…12月中旬。ちらちらと粉雪の舞う、ある日のこと。
昼食をとるための昼休み。
その放送に、クラス中が沈黙した。
『開票の結果、本部会長は2年2組高階樹くんに決定しました』
しばらくの沈黙の後…一部から大きなどよめきと歓声が上がる。
「やったじゃん、樹!」
放送をぼーっと聞いていた樹は、友人からグシャグシャと頭を撫でられると、ハッとしたように返事をした。
「お、おう」
中途半端に、空で箸が止まっている。そんな様子にクラスメイト達は続けて声をかける。
「何ボーッとしてんだよ、樹!」
「お前、本部会長だってよ!」
樹はそれぞれの言葉にゆっくりと瞬きをした。

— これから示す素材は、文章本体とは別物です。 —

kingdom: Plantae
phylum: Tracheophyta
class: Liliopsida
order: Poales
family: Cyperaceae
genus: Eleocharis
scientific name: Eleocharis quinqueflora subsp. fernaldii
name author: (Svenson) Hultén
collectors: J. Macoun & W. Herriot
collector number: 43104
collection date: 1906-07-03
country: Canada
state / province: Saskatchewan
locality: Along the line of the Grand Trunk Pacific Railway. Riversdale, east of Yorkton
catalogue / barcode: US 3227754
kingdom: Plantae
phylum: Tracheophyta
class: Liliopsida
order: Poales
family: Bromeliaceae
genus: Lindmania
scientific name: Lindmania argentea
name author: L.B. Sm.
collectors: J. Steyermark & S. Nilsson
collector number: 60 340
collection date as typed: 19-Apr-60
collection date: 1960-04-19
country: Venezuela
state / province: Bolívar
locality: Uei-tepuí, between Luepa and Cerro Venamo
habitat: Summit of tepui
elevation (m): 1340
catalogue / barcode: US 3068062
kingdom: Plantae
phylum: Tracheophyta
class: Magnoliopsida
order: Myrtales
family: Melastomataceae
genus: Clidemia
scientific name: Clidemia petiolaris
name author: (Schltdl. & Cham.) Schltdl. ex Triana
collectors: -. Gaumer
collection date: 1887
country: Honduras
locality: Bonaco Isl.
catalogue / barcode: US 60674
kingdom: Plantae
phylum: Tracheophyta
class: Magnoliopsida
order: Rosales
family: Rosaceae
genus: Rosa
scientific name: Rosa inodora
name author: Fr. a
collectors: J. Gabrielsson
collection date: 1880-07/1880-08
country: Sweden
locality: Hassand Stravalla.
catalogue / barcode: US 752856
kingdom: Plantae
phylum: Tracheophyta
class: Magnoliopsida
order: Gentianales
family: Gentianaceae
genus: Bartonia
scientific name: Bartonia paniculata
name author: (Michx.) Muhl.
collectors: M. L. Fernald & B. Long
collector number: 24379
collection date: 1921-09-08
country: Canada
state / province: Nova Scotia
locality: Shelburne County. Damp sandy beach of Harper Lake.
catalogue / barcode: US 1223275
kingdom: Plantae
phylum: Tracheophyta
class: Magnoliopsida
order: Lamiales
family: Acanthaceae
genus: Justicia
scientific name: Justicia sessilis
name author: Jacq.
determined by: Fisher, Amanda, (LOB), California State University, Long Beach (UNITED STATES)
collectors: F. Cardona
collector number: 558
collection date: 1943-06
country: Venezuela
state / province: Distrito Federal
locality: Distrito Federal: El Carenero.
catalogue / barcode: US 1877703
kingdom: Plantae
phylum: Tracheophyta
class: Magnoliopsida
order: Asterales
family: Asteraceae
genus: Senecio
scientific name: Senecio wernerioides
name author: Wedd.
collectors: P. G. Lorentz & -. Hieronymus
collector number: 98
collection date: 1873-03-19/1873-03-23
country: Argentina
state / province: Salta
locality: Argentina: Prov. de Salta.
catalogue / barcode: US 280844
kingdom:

おもむろに、右手で左手をぎゅっと抓る。
「……痛い」
「何やってんだよ、夢なんかじゃないって」
典型的ともいえるその行動に、友人は笑いながら樹の背中を叩いた。
「…うん、うん」
樹は一方で箸を、もう一方で拳を握ると、拳を高く振り上げた。
「おっしゃぁっ! オレは本部会長だぜぃっ!!」
※ ※ ※
そんな様子を見ながら、美海は『ああよかったね』くらいの感想しかもたなかった。
クラスメイトのよしみで樹に投票はしたが…正直、『誰が本部会長になろうと関係ない』と思っていたから。
しかしその考えが正しくなかったことを…美海は数日後に知ることとなる。
美海はそんなこと露ほどにも知らず、もくもくと昼食を口に運んでいた。